## [Text]
++++++
The cloister garden, featuring small hedges bordering four square lawns, is typical of 17th century garden design. A multi-face sundial, dating back to 1793, was installed in the centre of the garden in 1968, when the museum moved to its current premises. A second sundial can also be found under the arcade. Eighty centimetres high and sculpted from rock during the Gallo-Roman period, this sundial represents the heavenly vault and divides the day into twelve hours. In 2013, it was temporarily transferred inside the museum for an exhibition on sundials supported by the Department of Isère. Another object is also displayed within the cloister: a stone grain measurer, originally commissioned by the audit chamber of Dauphiné for placement in the market town of Voreppe. Gravestones with epitaphs dating from the Gallo-Roman period of Cularo—the Gallic name for Grenoble—can also be found under the arcades. These gravestones belong to the first archaeological museum of Grenoble in the neighbourhood of Saint-Laurent, founded in 1853.

To the east of the museum lies a terraced garden sloping along the montée Chalemont. Originally composed of vineyards and vegetable plots, these terraces are situated 30 metres above the old city of Grenoble. On 5 July 2013, the museum unveiled a new variety of roses in honour of the historian Rose Valland, a noted member of the French Resistance.

These terraces, as well as the museum building, were listed as historical monuments on 3 November 1965.
++++++
## [Information provided]
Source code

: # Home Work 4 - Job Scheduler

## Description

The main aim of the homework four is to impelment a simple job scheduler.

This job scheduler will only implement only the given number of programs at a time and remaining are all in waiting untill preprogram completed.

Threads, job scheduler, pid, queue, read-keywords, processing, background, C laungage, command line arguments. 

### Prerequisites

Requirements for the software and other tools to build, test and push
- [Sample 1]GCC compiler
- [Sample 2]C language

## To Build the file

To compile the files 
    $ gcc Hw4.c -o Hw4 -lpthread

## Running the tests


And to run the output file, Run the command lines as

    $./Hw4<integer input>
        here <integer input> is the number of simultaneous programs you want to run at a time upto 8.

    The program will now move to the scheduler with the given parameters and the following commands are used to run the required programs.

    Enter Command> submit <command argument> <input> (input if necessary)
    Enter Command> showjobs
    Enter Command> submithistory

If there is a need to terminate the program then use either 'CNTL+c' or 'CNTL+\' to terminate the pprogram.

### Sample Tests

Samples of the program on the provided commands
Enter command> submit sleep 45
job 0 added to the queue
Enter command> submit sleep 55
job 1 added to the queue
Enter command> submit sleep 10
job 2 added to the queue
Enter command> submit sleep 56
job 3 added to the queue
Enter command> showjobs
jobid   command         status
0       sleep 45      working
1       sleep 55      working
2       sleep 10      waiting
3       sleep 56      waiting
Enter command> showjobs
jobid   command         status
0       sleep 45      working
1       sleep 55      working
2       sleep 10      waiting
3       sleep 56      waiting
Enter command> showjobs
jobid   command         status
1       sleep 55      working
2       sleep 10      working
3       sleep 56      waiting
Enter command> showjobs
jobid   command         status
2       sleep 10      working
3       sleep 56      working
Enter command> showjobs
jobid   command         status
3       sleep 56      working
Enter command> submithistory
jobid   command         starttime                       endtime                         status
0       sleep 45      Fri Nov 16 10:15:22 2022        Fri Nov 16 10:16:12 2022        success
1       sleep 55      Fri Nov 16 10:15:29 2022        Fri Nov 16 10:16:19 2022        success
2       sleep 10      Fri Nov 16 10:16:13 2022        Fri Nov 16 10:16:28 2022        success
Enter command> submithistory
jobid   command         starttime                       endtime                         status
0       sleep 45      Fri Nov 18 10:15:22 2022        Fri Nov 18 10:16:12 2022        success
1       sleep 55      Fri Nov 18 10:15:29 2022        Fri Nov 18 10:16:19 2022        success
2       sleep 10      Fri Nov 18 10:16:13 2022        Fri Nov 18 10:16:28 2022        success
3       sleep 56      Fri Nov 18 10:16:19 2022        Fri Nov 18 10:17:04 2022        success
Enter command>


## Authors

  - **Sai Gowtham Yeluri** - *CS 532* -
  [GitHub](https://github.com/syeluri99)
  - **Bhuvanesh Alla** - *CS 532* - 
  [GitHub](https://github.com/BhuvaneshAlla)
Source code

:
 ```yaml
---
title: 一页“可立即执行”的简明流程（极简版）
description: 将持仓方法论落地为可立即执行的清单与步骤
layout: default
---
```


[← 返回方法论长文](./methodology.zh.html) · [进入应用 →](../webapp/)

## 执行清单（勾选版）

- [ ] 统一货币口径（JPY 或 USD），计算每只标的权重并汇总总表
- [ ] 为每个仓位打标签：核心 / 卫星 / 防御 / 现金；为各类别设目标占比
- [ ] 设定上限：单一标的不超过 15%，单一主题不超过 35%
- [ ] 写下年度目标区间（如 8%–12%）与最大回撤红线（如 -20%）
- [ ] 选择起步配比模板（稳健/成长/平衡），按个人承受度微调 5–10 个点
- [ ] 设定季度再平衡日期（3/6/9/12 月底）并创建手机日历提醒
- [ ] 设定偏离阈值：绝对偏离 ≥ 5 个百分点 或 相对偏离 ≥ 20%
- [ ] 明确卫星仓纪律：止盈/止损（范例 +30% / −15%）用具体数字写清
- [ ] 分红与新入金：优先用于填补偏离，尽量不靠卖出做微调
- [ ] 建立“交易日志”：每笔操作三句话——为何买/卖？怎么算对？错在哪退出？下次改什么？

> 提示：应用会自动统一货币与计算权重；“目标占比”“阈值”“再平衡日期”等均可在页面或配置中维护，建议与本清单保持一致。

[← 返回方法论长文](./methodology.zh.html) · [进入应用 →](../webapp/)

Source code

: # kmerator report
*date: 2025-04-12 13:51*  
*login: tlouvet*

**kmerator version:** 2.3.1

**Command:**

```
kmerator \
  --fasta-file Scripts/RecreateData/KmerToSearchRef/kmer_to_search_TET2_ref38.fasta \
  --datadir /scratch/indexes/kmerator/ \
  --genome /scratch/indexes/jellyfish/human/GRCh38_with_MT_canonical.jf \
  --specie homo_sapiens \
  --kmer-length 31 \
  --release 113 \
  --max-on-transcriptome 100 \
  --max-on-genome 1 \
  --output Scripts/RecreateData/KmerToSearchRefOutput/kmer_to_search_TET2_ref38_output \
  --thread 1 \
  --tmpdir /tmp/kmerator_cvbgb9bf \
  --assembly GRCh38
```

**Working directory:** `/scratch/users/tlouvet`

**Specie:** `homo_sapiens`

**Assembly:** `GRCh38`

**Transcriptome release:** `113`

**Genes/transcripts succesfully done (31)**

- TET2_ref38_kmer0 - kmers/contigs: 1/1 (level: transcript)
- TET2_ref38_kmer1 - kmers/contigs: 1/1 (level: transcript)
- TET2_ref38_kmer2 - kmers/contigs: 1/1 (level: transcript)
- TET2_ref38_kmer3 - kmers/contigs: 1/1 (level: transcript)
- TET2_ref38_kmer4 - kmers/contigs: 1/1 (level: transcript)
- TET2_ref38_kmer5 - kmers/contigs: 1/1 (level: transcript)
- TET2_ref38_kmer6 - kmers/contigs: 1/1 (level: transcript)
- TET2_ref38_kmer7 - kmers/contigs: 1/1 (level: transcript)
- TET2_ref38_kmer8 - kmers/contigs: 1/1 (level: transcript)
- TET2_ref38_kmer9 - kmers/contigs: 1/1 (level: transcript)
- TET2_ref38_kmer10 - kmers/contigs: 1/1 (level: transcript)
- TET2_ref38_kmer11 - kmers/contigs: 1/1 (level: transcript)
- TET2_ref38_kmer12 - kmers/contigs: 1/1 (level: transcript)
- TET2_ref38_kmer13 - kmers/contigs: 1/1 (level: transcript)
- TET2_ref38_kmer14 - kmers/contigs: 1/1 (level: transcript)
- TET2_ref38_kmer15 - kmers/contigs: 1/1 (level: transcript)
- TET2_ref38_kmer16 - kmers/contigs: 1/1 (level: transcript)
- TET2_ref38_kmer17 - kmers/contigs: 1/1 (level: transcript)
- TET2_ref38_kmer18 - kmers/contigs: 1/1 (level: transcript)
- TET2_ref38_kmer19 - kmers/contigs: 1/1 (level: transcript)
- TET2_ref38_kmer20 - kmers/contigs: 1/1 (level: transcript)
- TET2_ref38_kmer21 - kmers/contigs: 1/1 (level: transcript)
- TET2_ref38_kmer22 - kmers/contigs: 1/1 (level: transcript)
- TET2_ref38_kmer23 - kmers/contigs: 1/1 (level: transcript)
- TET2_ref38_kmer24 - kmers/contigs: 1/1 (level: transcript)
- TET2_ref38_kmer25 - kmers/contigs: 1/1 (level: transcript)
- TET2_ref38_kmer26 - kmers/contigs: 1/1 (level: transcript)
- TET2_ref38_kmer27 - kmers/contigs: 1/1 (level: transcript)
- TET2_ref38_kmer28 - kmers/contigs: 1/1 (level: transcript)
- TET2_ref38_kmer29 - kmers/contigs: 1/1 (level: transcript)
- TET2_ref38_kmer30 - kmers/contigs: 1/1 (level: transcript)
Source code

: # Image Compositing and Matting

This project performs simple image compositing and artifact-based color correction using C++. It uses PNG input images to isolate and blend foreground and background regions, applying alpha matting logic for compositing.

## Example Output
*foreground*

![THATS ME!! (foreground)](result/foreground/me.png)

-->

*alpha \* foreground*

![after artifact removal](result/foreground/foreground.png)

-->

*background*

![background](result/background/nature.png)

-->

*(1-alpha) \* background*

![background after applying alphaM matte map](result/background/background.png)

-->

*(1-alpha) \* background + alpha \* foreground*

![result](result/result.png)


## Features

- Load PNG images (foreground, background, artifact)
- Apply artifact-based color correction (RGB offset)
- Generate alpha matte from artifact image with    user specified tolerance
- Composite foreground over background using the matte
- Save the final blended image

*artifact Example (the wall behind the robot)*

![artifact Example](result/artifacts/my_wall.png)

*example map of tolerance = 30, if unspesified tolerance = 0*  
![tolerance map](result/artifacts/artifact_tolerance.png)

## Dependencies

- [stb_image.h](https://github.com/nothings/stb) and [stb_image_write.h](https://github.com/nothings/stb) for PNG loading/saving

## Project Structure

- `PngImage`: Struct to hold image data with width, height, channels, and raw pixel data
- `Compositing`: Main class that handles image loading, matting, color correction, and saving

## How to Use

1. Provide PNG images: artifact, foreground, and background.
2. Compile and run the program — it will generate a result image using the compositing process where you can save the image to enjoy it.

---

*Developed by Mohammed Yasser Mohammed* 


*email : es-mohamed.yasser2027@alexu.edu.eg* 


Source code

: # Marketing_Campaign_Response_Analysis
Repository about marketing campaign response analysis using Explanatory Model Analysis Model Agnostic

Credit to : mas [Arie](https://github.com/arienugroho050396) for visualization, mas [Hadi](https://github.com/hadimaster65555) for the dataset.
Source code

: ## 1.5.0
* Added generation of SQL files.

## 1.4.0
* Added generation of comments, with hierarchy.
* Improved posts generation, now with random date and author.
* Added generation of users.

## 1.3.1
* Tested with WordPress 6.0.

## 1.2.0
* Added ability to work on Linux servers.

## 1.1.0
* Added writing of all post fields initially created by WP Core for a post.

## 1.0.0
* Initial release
++++++
## [What to produce]
Copy out the entire text on the museum's cloister and terraced gardens word for word, with its paragraph breaks.

## [Solution below]
The cloister garden, featuring small hedges bordering four square lawns, is typical of 17th century garden design. A multi-face sundial, dating back to 1793, was installed in the centre of the garden in 1968, when the museum moved to its current premises. A second sundial can also be found under the arcade. Eighty centimetres high and sculpted from rock during the Gallo-Roman period, this sundial represents the heavenly vault and divides the day into twelve hours. In 2013, it was temporarily transferred inside the museum for an exhibition on sundials supported by the Department of Isère. Another object is also displayed within the cloister: a stone grain measurer, originally commissioned by the audit chamber of Dauphiné for placement in the market town of Voreppe. Gravestones with epitaphs dating from the Gallo-Roman period of Cularo—the Gallic name for Grenoble—can also be found under the arcades. These gravestones belong to the first archaeological museum of Grenoble in the neighbourhood of Saint-Laurent, founded in 1853.

To the east of the museum lies a terraced garden sloping along the montée Chalemont. Originally composed of vineyards and vegetable plots, these terraces are situated 30 metres above the old city of Grenoble. On 5 July 2013, the museum unveiled a new variety of roses in honour of the historian Rose Valland, a noted member of the French Resistance.

These terraces, as well as the museum building, were listed as historical monuments on 3 November 1965.